**Recorded data**
BEGIN

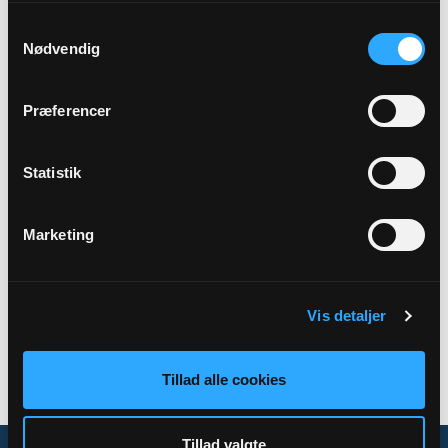
Samtykkevalg
Præst
Nødvendig
Kirsten Hansen og Peter Thøgersen
Præferencer
Adresse
Strandby Kirke,
Strandvej 67,
9970 Strandby
Statistik
Marketing
Tilbage
Vis detaljer
Tillad alle cookies
Tillad valgte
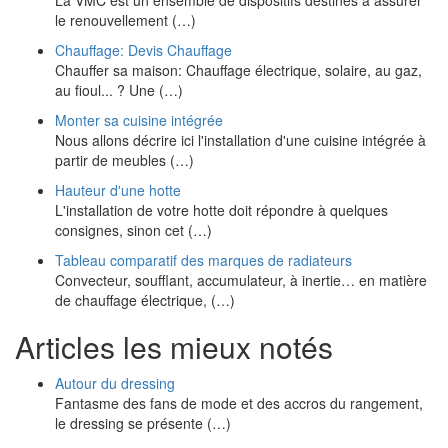
La VMC est un ensemble de dispositifs destinés à assurer
le renouvellement (…)
Chauffage: Devis Chauffage
Chauffer sa maison: Chauffage électrique, solaire, au gaz,
au fioul... ? Une (…)
Monter sa cuisine intégrée
Nous allons décrire ici l'installation d'une cuisine intégrée à
partir de meubles (…)
Hauteur d'une hotte
L'installation de votre hotte doit répondre à quelques
consignes, sinon cet (…)
Tableau comparatif des marques de radiateurs
Convecteur, soufflant, accumulateur, à inertie… en matière
de chauffage électrique, (…)
Articles les mieux notés
Autour du dressing
Fantasme des fans de mode et des accros du rangement,
le dressing se présente (…)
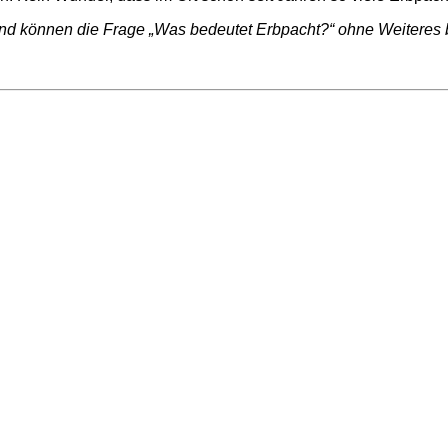
und können die Frage „Was bedeutet Erbpacht?“ ohne Weiteres 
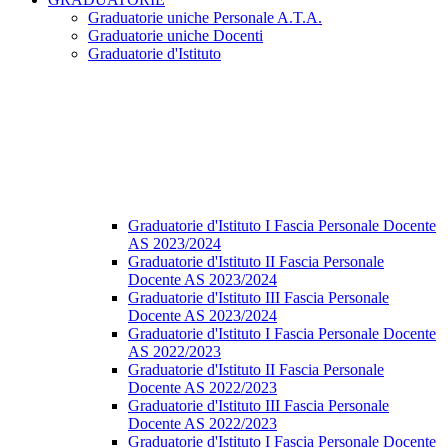
Graduatorie uniche Personale A.T.A.
Graduatorie uniche Docenti
Graduatorie d'Istituto
Graduatorie d'Istituto I Fascia Personale Docente
AS 2023/2024
Graduatorie d'Istituto II Fascia Personale
Docente AS 2023/2024
Graduatorie d'Istituto III Fascia Personale
Docente AS 2023/2024
Graduatorie d'Istituto I Fascia Personale Docente
AS 2022/2023
Graduatorie d'Istituto II Fascia Personale
Docente AS 2022/2023
Graduatorie d'Istituto III Fascia Personale
Docente AS 2022/2023
Graduatorie d'Istituto I Fascia Personale Docente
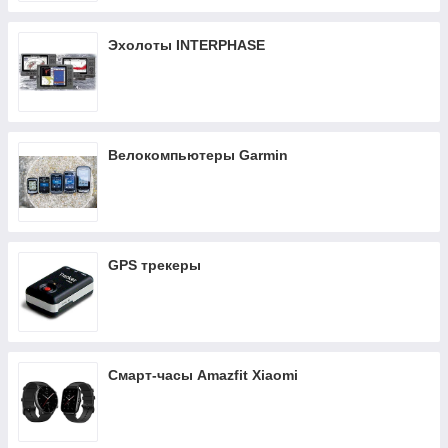
Эхолоты INTERPHASE
Велокомпьютеры Garmin
GPS трекеры
Смарт-часы Amazfit Xiaomi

END

**ABOUT THIS TASK**
Up to and including the line with "partir de meubles (…)", copy the data above from its first line. Skip pictures.

**EXERCISE RESULT**
Samtykkevalg
Præst
Nødvendig
Kirsten Hansen og Peter Thøgersen
Præferencer
Adresse
Strandby Kirke,
Strandvej 67,
9970 Strandby
Statistik
Marketing
Tilbage
Vis detaljer
Tillad alle cookies
Tillad valgte
La VMC est un ensemble de dispositifs destinés à assurer
le renouvellement (…)
Chauffage: Devis Chauffage
Chauffer sa maison: Chauffage électrique, solaire, au gaz,
au fioul... ? Une (…)
Monter sa cuisine intégrée
Nous allons décrire ici l'installation d'une cuisine intégrée à
partir de meubles (…)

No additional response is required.